Ebenso wie bei der Figur der Maria und Leontine selbst sind hier Züge realer Persönlichkeiten eingeflossen. So ordnet Ackrill der Maria einige Wesenszüge ihrer rumänischen Großmutter zu, Leontine lehnt sich vage an Persönlichkeiten aus dem Kreis der großbürgerlichen Kronstädter Familie Scherg an und Franz Herfurth, Kinderarzt in Zeiden, erscheint als Sohn des berühmten Kronstädter Stadtpfarrers gleichen Namens. Im Unterschied zu diesen drei Hauptpersonen sind die namentlich erwähnten Bürger Kronstadts, Zeidens oder auch der SS aus Bukarest, wie der Obersturmbandführer Kurt Geißler, der später in Auschwitz tätige Apotheker Victor Capesius oder der Arzt Fritz Klein, aber auch Albert Ziegler, der berühmte Flieger, oder die sozial engagierte Farbikantenwitwe Katharina Scherg und viele andere, historisch verbürgt.
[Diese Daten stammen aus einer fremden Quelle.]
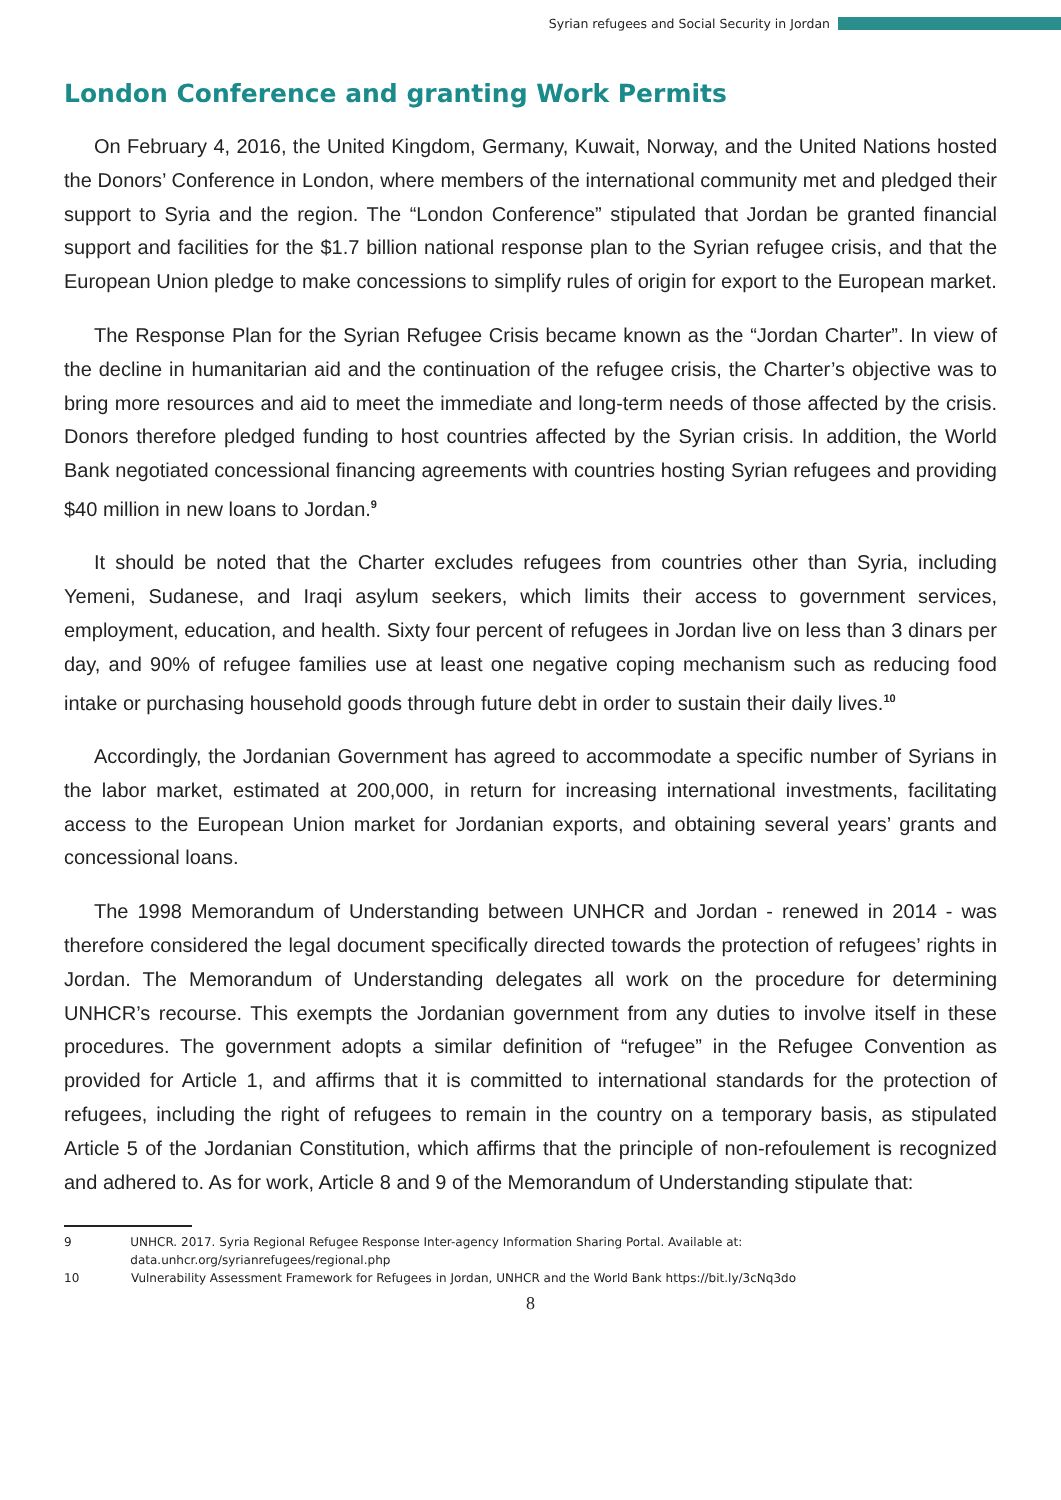Syrian refugees and Social Security in Jordan
London Conference and granting Work Permits
On February 4, 2016, the United Kingdom, Germany, Kuwait, Norway, and the United Nations hosted the Donors’ Conference in London, where members of the international community met and pledged their support to Syria and the region. The “London Conference” stipulated that Jordan be granted financial support and facilities for the $1.7 billion national response plan to the Syrian refugee crisis, and that the European Union pledge to make concessions to simplify rules of origin for export to the European market.
The Response Plan for the Syrian Refugee Crisis became known as the “Jordan Charter”. In view of the decline in humanitarian aid and the continuation of the refugee crisis, the Charter’s objective was to bring more resources and aid to meet the immediate and long-term needs of those affected by the crisis. Donors therefore pledged funding to host countries affected by the Syrian crisis. In addition, the World Bank negotiated concessional financing agreements with countries hosting Syrian refugees and providing $40 million in new loans to Jordan.<sup>9</sup>
It should be noted that the Charter excludes refugees from countries other than Syria, including Yemeni, Sudanese, and Iraqi asylum seekers, which limits their access to government services, employment, education, and health. Sixty four percent of refugees in Jordan live on less than 3 dinars per day, and 90% of refugee families use at least one negative coping mechanism such as reducing food intake or purchasing household goods through future debt in order to sustain their daily lives.<sup>10</sup>
Accordingly, the Jordanian Government has agreed to accommodate a specific number of Syrians in the labor market, estimated at 200,000, in return for increasing international investments, facilitating access to the European Union market for Jordanian exports, and obtaining several years’ grants and concessional loans.
The 1998 Memorandum of Understanding between UNHCR and Jordan - renewed in 2014 - was therefore considered the legal document specifically directed towards the protection of refugees’ rights in Jordan. The Memorandum of Understanding delegates all work on the procedure for determining UNHCR’s recourse. This exempts the Jordanian government from any duties to involve itself in these procedures. The government adopts a similar definition of “refugee” in the Refugee Convention as provided for Article 1, and affirms that it is committed to international standards for the protection of refugees, including the right of refugees to remain in the country on a temporary basis, as stipulated Article 5 of the Jordanian Constitution, which affirms that the principle of non-refoulement is recognized and adhered to. As for work, Article 8 and 9 of the Memorandum of Understanding stipulate that:
9 UNHCR. 2017. Syria Regional Refugee Response Inter-agency Information Sharing Portal. Available at: data.unhcr.org/syrianrefugees/regional.php
10 Vulnerability Assessment Framework for Refugees in Jordan, UNHCR and the World Bank https://bit.ly/3cNq3do
8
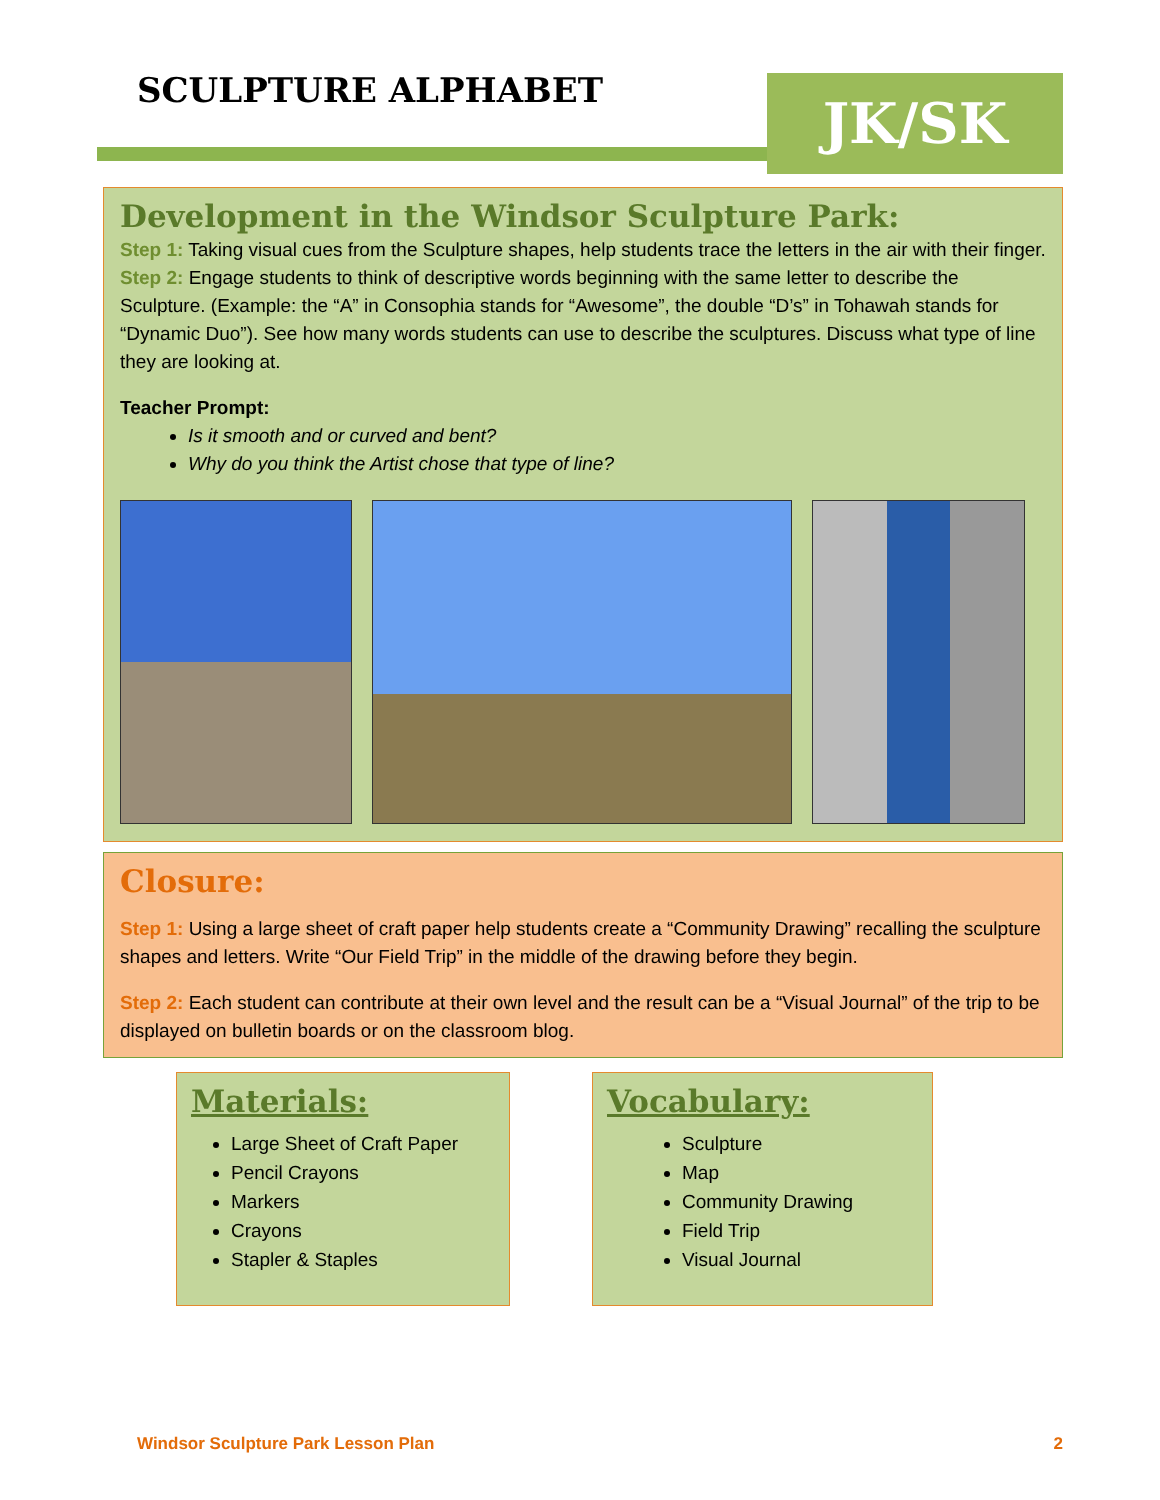SCULPTURE ALPHABET JK/SK
Development in the Windsor Sculpture Park:
Step 1: Taking visual cues from the Sculpture shapes, help students trace the letters in the air with their finger.
Step 2: Engage students to think of descriptive words beginning with the same letter to describe the Sculpture. (Example: the “A” in Consophia stands for “Awesome”, the double “D’s” in Tohawah stands for “Dynamic Duo”). See how many words students can use to describe the sculptures. Discuss what type of line they are looking at.
Teacher Prompt:
Is it smooth and or curved and bent?
Why do you think the Artist chose that type of line?
Closure:
Step 1: Using a large sheet of craft paper help students create a “Community Drawing” recalling the sculpture shapes and letters. Write “Our Field Trip” in the middle of the drawing before they begin.
Step 2: Each student can contribute at their own level and the result can be a “Visual Journal” of the trip to be displayed on bulletin boards or on the classroom blog.
Materials:
Large Sheet of Craft Paper
Pencil Crayons
Markers
Crayons
Stapler & Staples
Vocabulary:
Sculpture
Map
Community Drawing
Field Trip
Visual Journal
Windsor Sculpture Park Lesson Plan 2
Leontines Freundschaft zu Franz Herfurth leidet zunehmend unter ihren Auseinandersetzungen und zerbricht schließlich ganz an der Unvereinbarkeit ihrer Auffassungen. Während Leontine vor der allzu engen Verbindung mit den faschistischen Deutschen warnt, glaubt Franz im Deutschen Reich die Zukunft Siebenbürgens verorten zu müssen, wobei er selbst die immer offensichtlicher zu Tage tretende Gewalt, die Leontine nicht tolerieren kann, als notwendiges Übel akzeptiert. Vereint sind sie höchstens in dem Scheitern ihrer Beziehungen. Nicht nur ihre Freundschaft zerbricht, auch die Verlobung von Franz mit der Apothekerstochter Edith, die sich zu ihrem schwachsinnigen Gehilfen Joseph hingezogen fühlt und ihn vor den Übergriffen z. B des Apothekers Capesius schützen will, endet jäh. Wie auch Leontine ihrem geliebten Flieger nicht folgt, eben weil sie sich an Siebenbürgen gebunden fühlt und glaubt, hier noch ihre Rolle spielen zu müssen.
Ein fataler Irrtum, wie sie in eben jener schicksalhaften Nacht erfährt. Der minütliche Countdown, der sich als roter Faden durch das Buch zieht, zielt auf diese finale Gemeindeversammlung, in der alle Argumente, die noch im letzten Moment gegen eine Rekrutierung sprechen könnten, zusammenbrechen unter den parallel durch ein mitgehörtes Telefongespräch zugeschalteten dramatischen Ereignissen in Bukarest. Ändern konnte Leontine nichts, aber geschwiegen hat sie auch nicht.